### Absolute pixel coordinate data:
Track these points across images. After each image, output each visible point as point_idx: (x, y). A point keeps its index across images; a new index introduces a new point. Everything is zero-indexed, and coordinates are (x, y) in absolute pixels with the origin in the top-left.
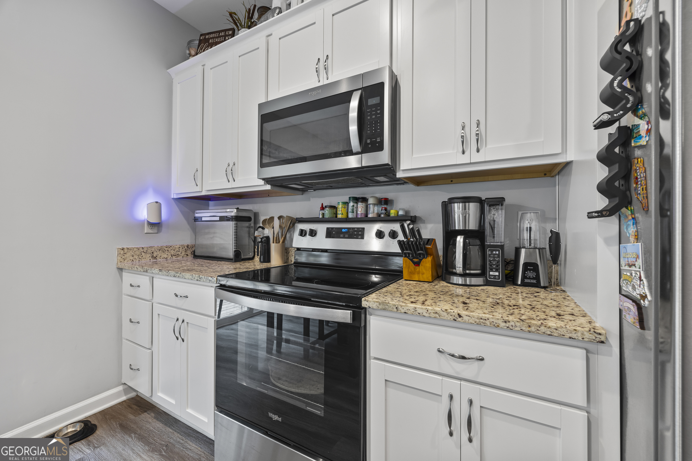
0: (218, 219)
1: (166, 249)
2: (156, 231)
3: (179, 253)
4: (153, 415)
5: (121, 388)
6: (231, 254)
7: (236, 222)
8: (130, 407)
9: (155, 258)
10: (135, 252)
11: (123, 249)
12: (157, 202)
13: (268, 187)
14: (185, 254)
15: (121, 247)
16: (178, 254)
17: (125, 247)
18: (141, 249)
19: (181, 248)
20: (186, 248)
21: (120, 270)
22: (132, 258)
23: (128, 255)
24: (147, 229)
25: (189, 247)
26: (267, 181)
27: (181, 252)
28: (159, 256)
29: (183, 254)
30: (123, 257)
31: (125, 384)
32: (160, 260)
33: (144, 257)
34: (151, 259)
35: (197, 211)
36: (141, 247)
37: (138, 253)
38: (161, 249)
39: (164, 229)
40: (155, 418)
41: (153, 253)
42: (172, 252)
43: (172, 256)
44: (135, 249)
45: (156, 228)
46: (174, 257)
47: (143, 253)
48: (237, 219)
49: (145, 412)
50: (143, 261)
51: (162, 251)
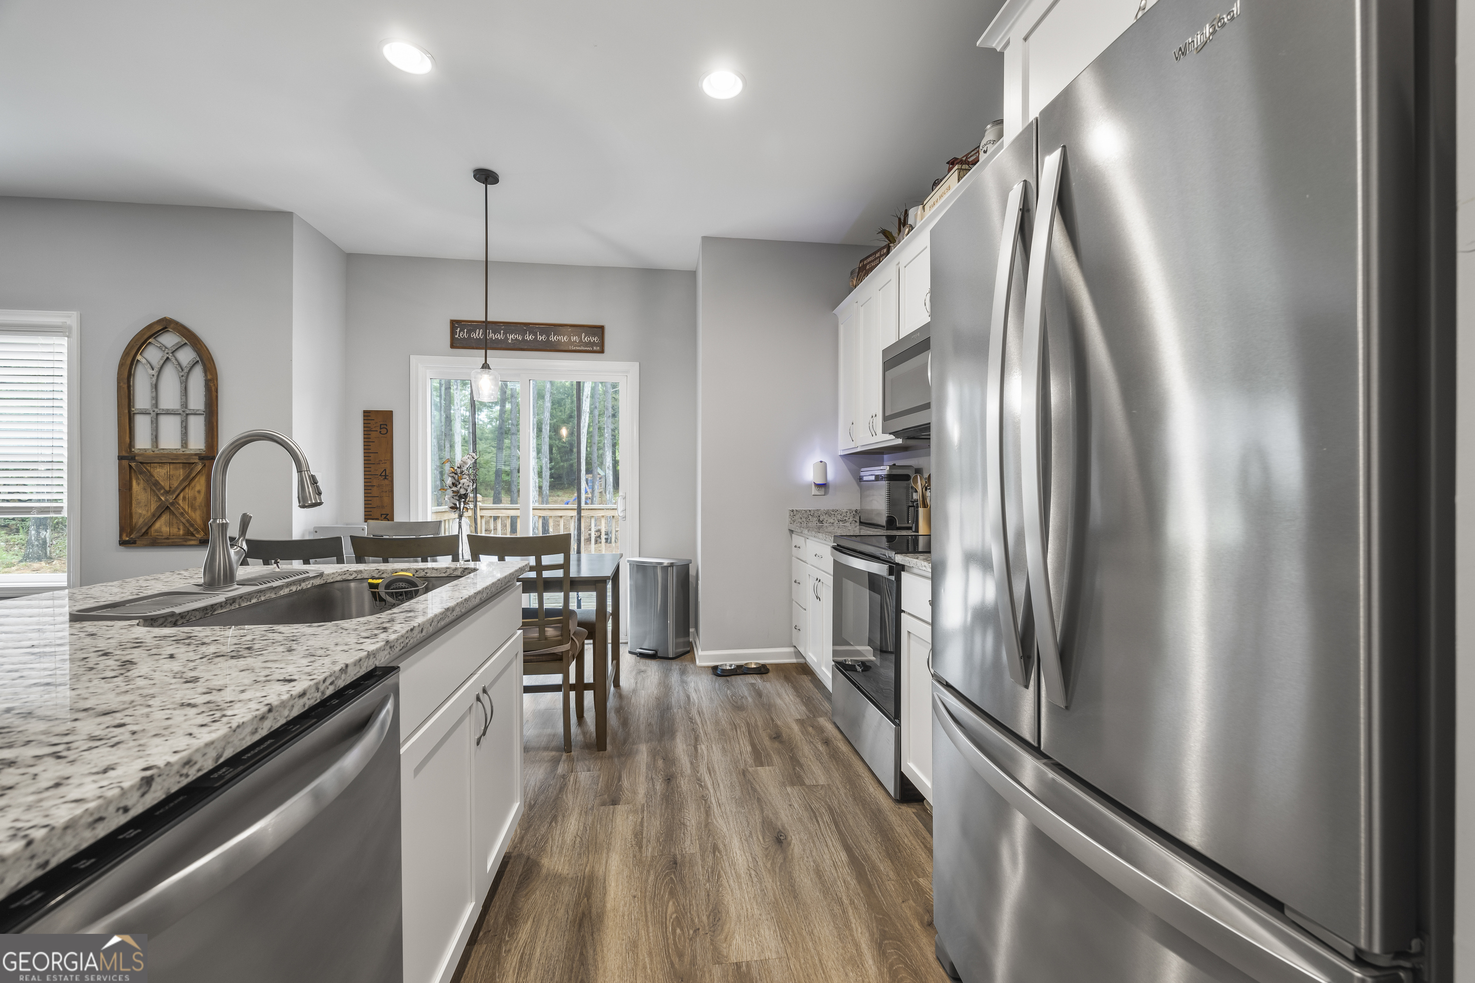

### What is being asked:
Print every entry exactly; omit the pictures.

### Task response:
Track these points across images. After each image, output each visible point as point_idx: (x, y). A point keeps its index across images; a new index introduces a new point. Everything is zero-indexed, and coordinates are (x, y) in absolute pixels with the origin in the top-left.
0: (218, 219)
1: (166, 249)
2: (156, 231)
3: (179, 253)
4: (153, 415)
5: (121, 388)
6: (231, 254)
7: (236, 222)
8: (130, 407)
9: (155, 258)
10: (135, 252)
11: (123, 249)
12: (157, 202)
13: (268, 187)
14: (185, 254)
15: (121, 247)
16: (178, 254)
17: (125, 247)
18: (141, 249)
19: (181, 248)
20: (186, 248)
21: (120, 270)
22: (132, 258)
23: (128, 255)
24: (147, 229)
25: (189, 247)
26: (267, 181)
27: (181, 252)
28: (159, 256)
29: (183, 254)
30: (123, 257)
31: (125, 384)
32: (160, 260)
33: (144, 257)
34: (151, 259)
35: (197, 211)
36: (141, 247)
37: (138, 253)
38: (161, 249)
39: (164, 229)
40: (155, 418)
41: (153, 253)
42: (172, 252)
43: (172, 256)
44: (135, 249)
45: (156, 228)
46: (174, 257)
47: (143, 253)
48: (237, 219)
49: (145, 412)
50: (143, 261)
51: (162, 251)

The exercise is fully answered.